That said, I would agree with the others that Ars Magica's complexity is rather high and the Characteristics are the least of it. If you do want to simplify Ars Magica, I would suggest making much more aggressive moves. Some options:

  • Treat "Arts as Abilities", i.e. use a single pyramid scale (XP table) instead of two. You can keep the current spell levels to improve the game (in my opinion) by lowering its power level, or make the difficulty Magnitude x 3 (instead of x5) as per Abilities to keep a similar power level but make the maths a bit harder. You'd also want to tweak a few other rules (book writing, and so on), and keep in mind that this change makes Magic Theory more important.

  • Throw out experience points alltogether, and go instead with Third Edition's method of increasing Arts/Abilities: when you learn for a Season, you have a CHANCE to increase your score, based on rolling dice. This way you need to keep track of only the Score of the Ability/Art, instead of keeping track of XP and using the complicated XP table.

  • Use a single Spell Guidelines table.

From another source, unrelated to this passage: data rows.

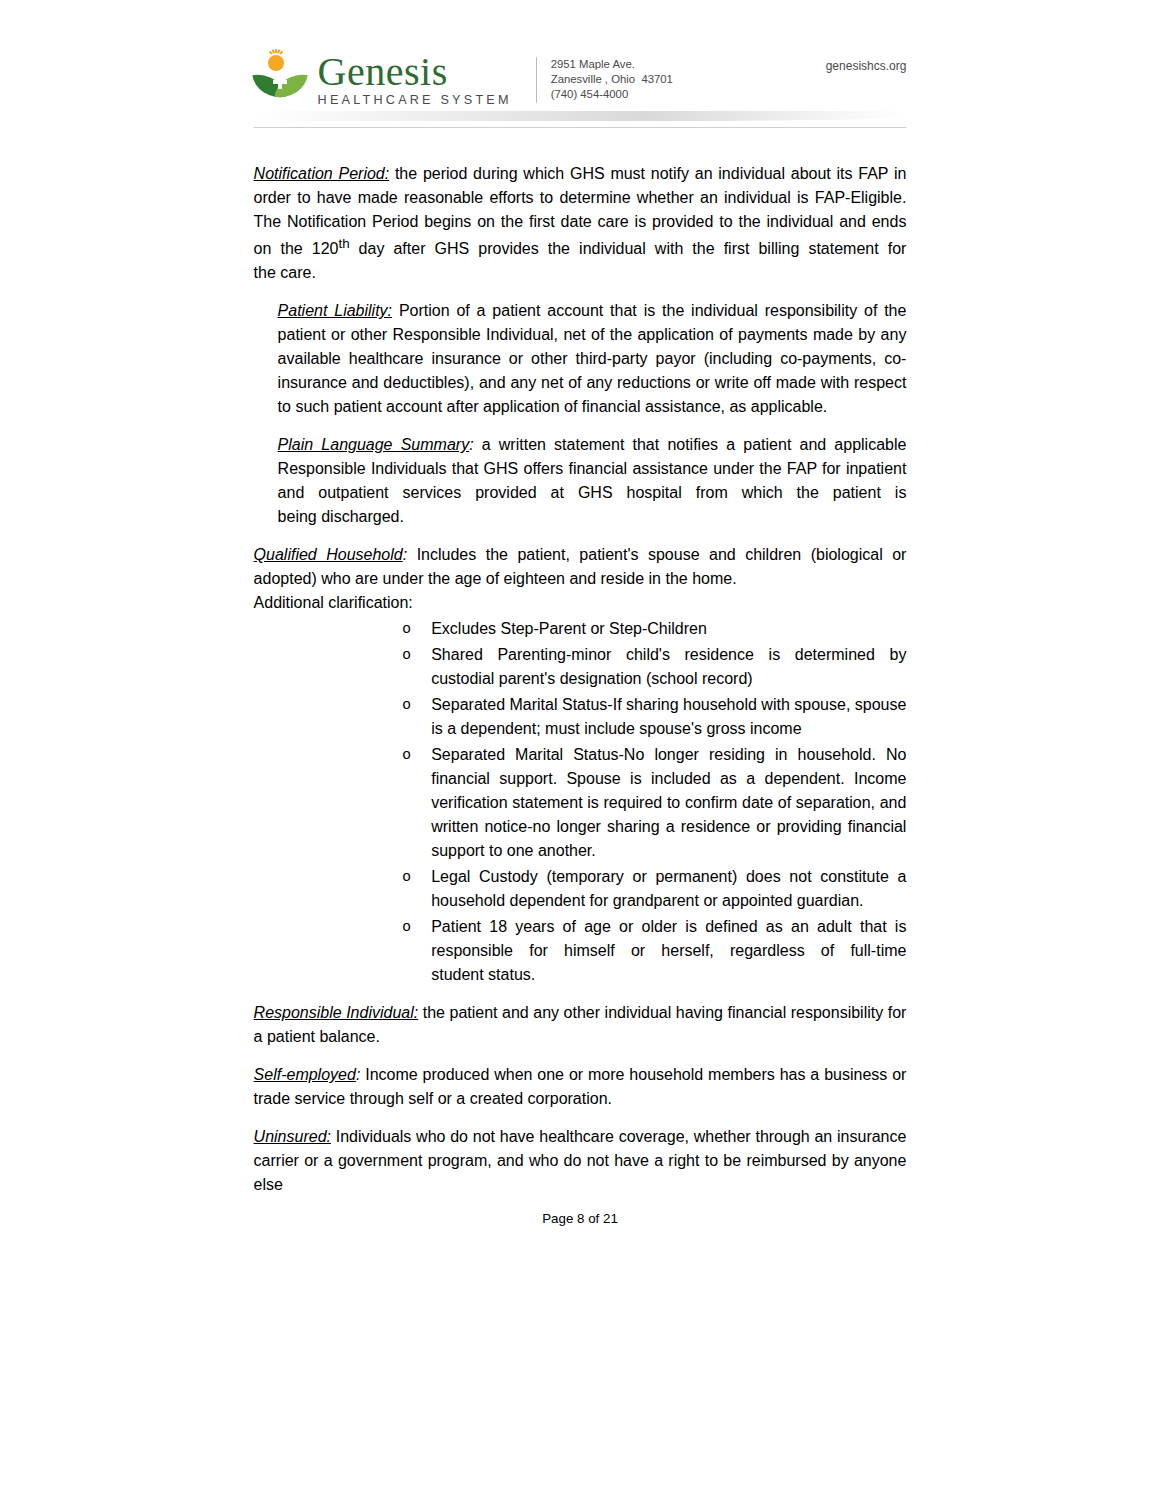Genesis
HEALTHCARE SYSTEM
2951 Maple Ave.
Zanesville , Ohio 43701
(740) 454-4000
genesishcs.org
Notification Period: the period during which GHS must notify an individual about its FAP in order to have made reasonable efforts to determine whether an individual is FAP-Eligible. The Notification Period begins on the first date care is provided to the individual and ends on the 120th day after GHS provides the individual with the first billing statement for the care.
Patient Liability: Portion of a patient account that is the individual responsibility of the patient or other Responsible Individual, net of the application of payments made by any available healthcare insurance or other third-party payor (including co-payments, co-insurance and deductibles), and any net of any reductions or write off made with respect to such patient account after application of financial assistance, as applicable.
Plain Language Summary: a written statement that notifies a patient and applicable Responsible Individuals that GHS offers financial assistance under the FAP for inpatient and outpatient services provided at GHS hospital from which the patient is being discharged.
Qualified Household: Includes the patient, patient's spouse and children (biological or adopted) who are under the age of eighteen and reside in the home.
Additional clarification:
Excludes Step-Parent or Step-Children
Shared Parenting-minor child's residence is determined by custodial parent's designation (school record)
Separated Marital Status-If sharing household with spouse, spouse is a dependent; must include spouse's gross income
Separated Marital Status-No longer residing in household. No financial support. Spouse is included as a dependent. Income verification statement is required to confirm date of separation, and written notice-no longer sharing a residence or providing financial support to one another.
Legal Custody (temporary or permanent) does not constitute a household dependent for grandparent or appointed guardian.
Patient 18 years of age or older is defined as an adult that is responsible for himself or herself, regardless of full-time student status.
Responsible Individual: the patient and any other individual having financial responsibility for a patient balance.
Self-employed: Income produced when one or more household members has a business or trade service through self or a created corporation.
Uninsured: Individuals who do not have healthcare coverage, whether through an insurance carrier or a government program, and who do not have a right to be reimbursed by anyone else
Page 8 of 21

Write one out, with things like "do +Base damage" or "Make a Major change, i.e. one that changes something drastically but within its own type", or so on. This makes designing spells, especially spontaneous spells, MUCH easier, but also requires a LOT of work for developing and applying the table to work across all Art combinations and many spells.

  • Throw out the spell-design rules completely, instead "eyeing" the spell level much like Third Edition did. You greatly simplify the rules, but greatly damage the impartiality and structure the Fifth Edition rules provide.

  • Consolidate and simplify the Virtues and Flaws; you don't need several different Personality Flaws, for example, it's enough to keep a generic one and use some of the existing ones as examples within its description. You can greatly reduce the number of options in character creation this way, without making too big of a change in practice.

  • Simplify combat: don't change initiative because of changing weapons; emphasize this is a GAME, and the order of the turns is simply set randomly at the beginning of the combat and that's that. Don't allow the complicated optional rules for groups. DO allow the optional rule for shield grogs, and don't worry about exact positioning on the game map. Clearly enforce a "One Major Action (attack, cast a spell, activate a magic item, etc.) + one utility/movement action per round" rule; plus any number of fast-cast actions if you allow them.

  • Disallow spontaneous spells. It changes the game significantly for some characters, but can also remove a LOT of in-game rule discussions for some groups/characters. You might allow a form of instinctive fast-cast defense instead, based off spell-level rather than a specific spell.

These are drastic changes. But that's what's required to make Ars Magica significantly simpler, in my opinion. Throwing out Characteristics... that's just not the complicated part of ArM. To REALLY make ArM significantly simpler, you need something like the above - or to abandon the rulebook altogether, and play freeform or using FATE or whatever.

I do that (no characteristics) in my Ars Magica light ruleset. I'm in the process of translating it into English, but if you read French, feedback is welcome. Native English speaker proofreaders are, too.

IMHO it's better to hold Cahracteristics and to discard Ability, Experience and Hermetic Magic.

In other words, newbie players may play Faerie beeings.
Give them Characteristics, a name, a score of 10 of Magical Power, and let them write some funny personal powers.
They can play Renart's foxgirl servants (inspired from the French story hook ... ux-Renards) or house-gnomes, little Wind spirits or anything else !

A faerie character is both cool (Mythic Europe at strike !) and easy to play (no abilities, no Arts, no need to describe virtues & flaws because they're obvious).
Plus the proper powers of the faeries (changing cheese into stone, becoming all blue, growing noses and summoning animated mushrooms) are a great way to play

Better with old-skilled players to encounter them and guide them in the magical and intolerant world of 1220's.